Thanks to all who posted a response - and, especially, for the kind comments. As we get older (no, make that "better"), we can use all the encouragement and motivation we can get! Thanks!!!

As to Spike's question, leaness is a matter of diet, cardio, diet, diet - and did I mention diet?! I am cuurently at 11% BF, but want to drop that to 10%. My other short term goal is to add about 5#'s - hopefully , muscle. I just engaged a local trainer who has me on a redesigned 12-week prgram (I started this past Wednesday) and I must say that I have never been so fired up in my life.

My stats are:
Age: 69 (soon 70)
Height: 5'8"
Weight: 140#'s
Chest: 38.5"
Waist: 30"
BF: 11.5%

I just finished an hour of reading posts on this awesome site and look forward to taking an active part.


----------



## kenchi (Jul 17, 2004)

Ooooops! Forgot I wanted to ask Spike a question. Is the Avatar photo really *you*? If so, I can't believe you are asking about "leaness" - you look absolutely fantastic and probably have a BF around 8%. Yes? How about sharing *your* stats?  Thanks!


----------



## Rissole (Jul 17, 2004)

Lookin good Kenchi, glad to have you here


----------



## SPIKE1257 (Jul 17, 2004)

That's Me, There Are A Couple Other Pictures In My Gallery If You Want To Check Them Out. I Have No Idea What My B F Percent Is, I Just Go By The Mirror. 46 Yrs Old


----------



## kenchi (Jul 18, 2004)

Spike--

Great pix in your gallery - thanks for sharing. Yes, I agree that probably the best "test" of progress *is* the mirror. In any case, you BF ratio must be in the 9% area - congrats!!!
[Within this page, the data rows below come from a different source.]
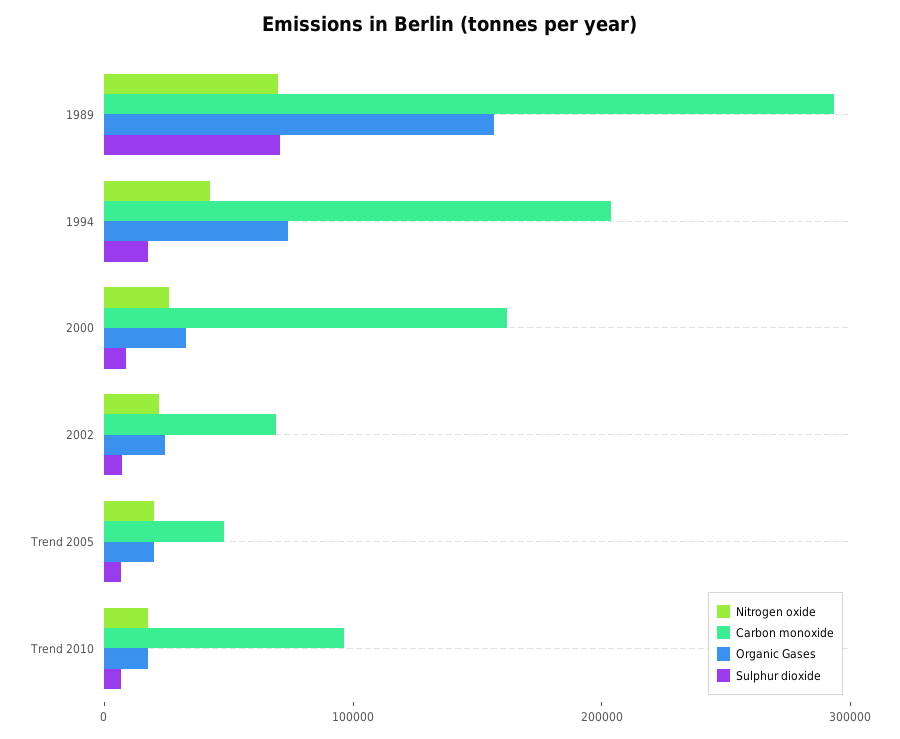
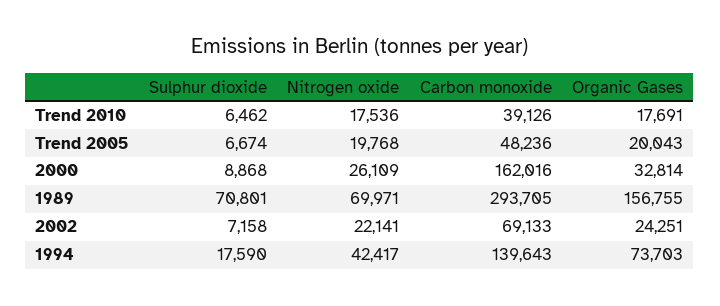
Carbon monoxide, 1994: 200000 -> 139643
Carbon monoxide, Trend 2010: 100000 -> 39126

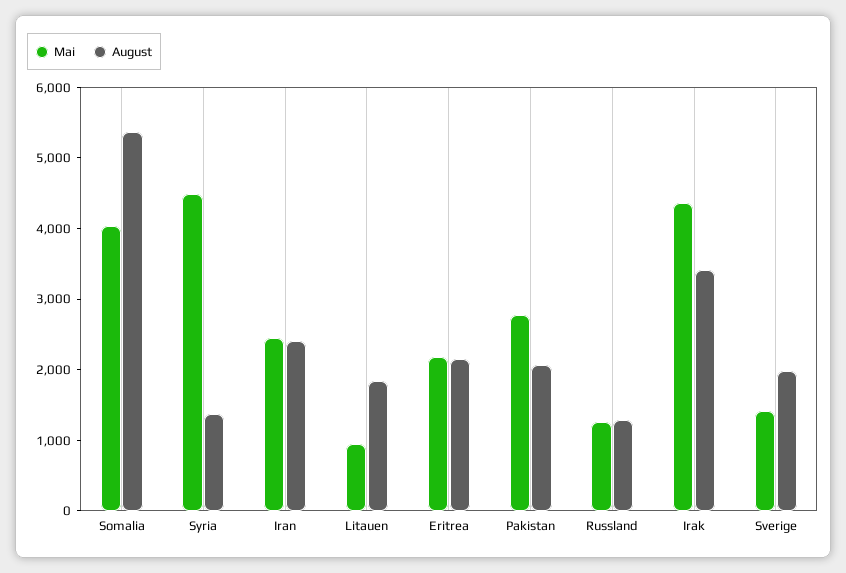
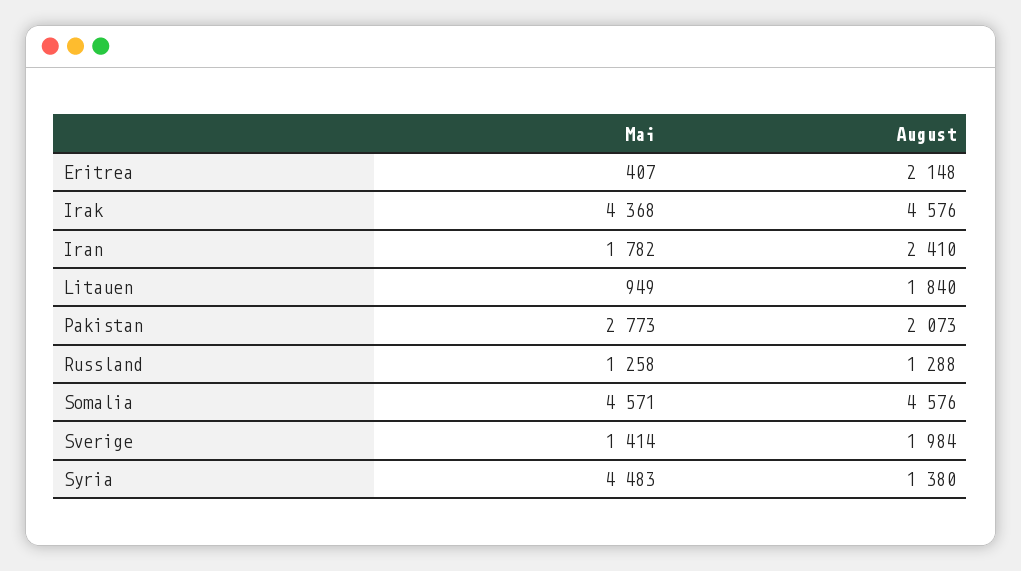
Mai, Somalia: 4000 -> 4571
August, Somalia: 5400 -> 4576
Mai, Iran: 2400 -> 1782
Mai, Eritrea: 2200 -> 407
August, Irak: 3400 -> 4576

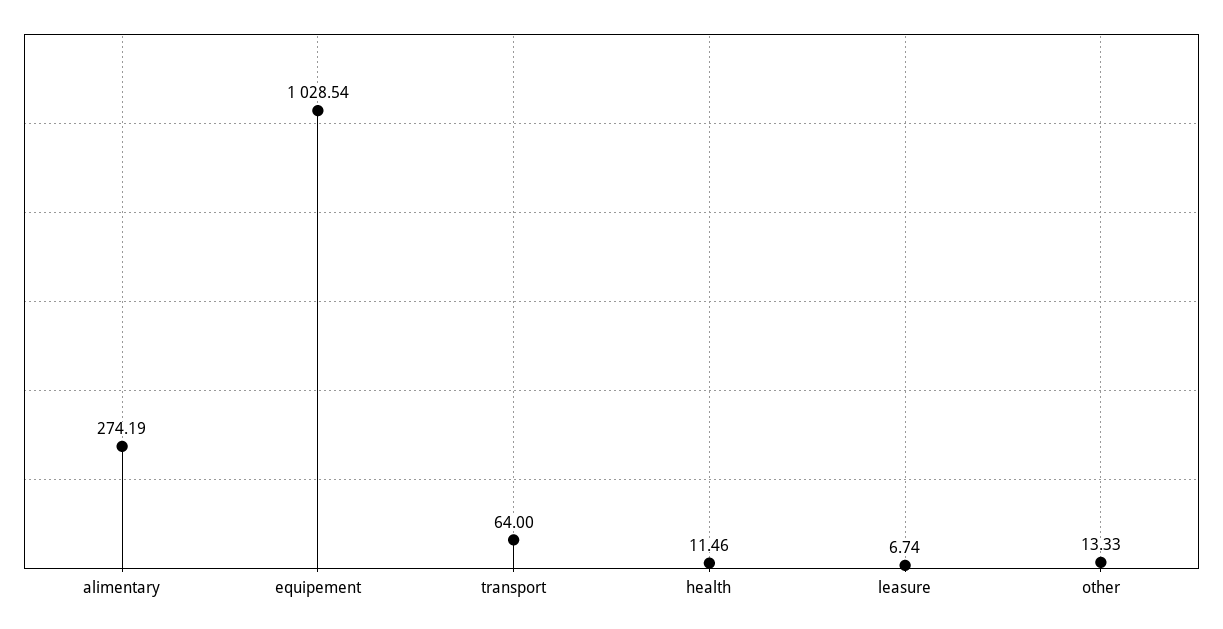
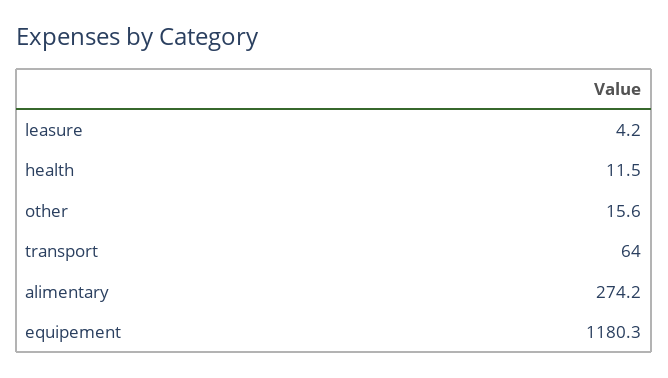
equipement: 1028.54 -> 1180.3
leasure: 6.74 -> 4.2
other: 13.33 -> 15.6

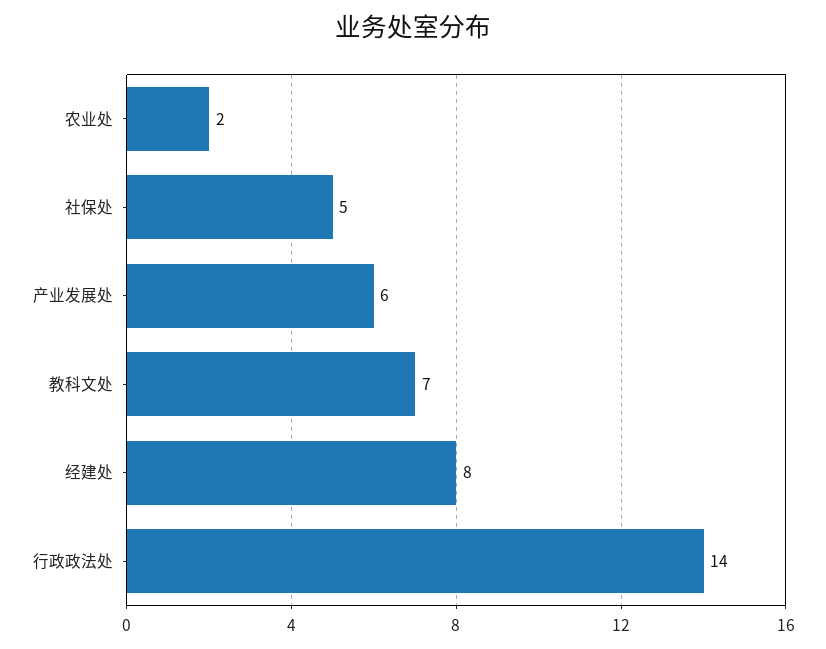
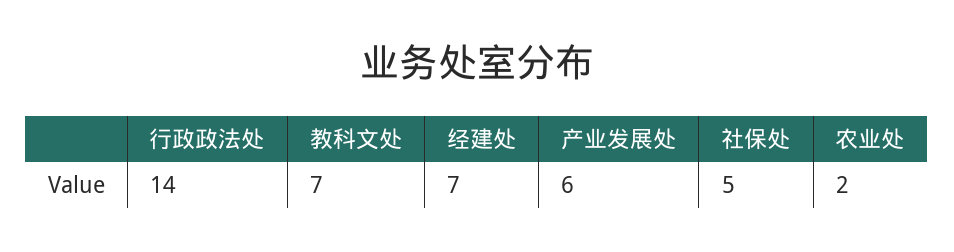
经建处: 8 -> 7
I read some of your previous posts/threads and was amused at your comment that you are "obessed with diet". Man, can I ever relate to that I am absolutely convinced that a sound diet is the prime factor in gaining muscle while loosing fat; i.e.; getting that BF ratio down. I am constantly "fine-tuning" my diet and striving more more disicpline. I just started a redesigned 12-week program (diet, cardio and weights) with a local trainer and am more fired up than ever. I will be anxious to take updated pix when completed in October. In the meantime, I have posted two in my gallery.

I would like to discuss diet & nutrition with you (and others), but this is *not* the area to do that. I plan to post several new threads in the diet/nutrition area and hope to see you response.

BTW, your profile mentions that you are from NY - is that the city or upstate?

I wish you the best in continued success. Don't quit!


----------



## Belfort11 (Jul 18, 2004)

looking very good for almost 70  i can only hope I have the athusiasm and the will that you do at 70 years old to keeping a good diet and hitting the gym a lot. All the best to you and I hope it all works out well for you


----------



## madden player (Jul 19, 2004)

Welcome aboard!!

You look better than my 45 yr old dad!!  ...what ever you are doing it is working!!
69 yrs old incredible!!


----------



## Arnold (Jul 25, 2004)

kenchi welcome to IM!


----------



## Bill Mc (Apr 18, 2005)

*Pics*

Still motivated by your pics.  Jealous of your waist size but working at it.


----------



## LeanDreamer (Apr 21, 2005)

Wow, at 69 going on 70 you look marvilous!  I'm going on 56 and I think I have a new mentor.    I'll be checking out your website and seeing how you're doing everything.
I do have one question though ... have you always been lean or are you a rebuilt fatbody like me?


----------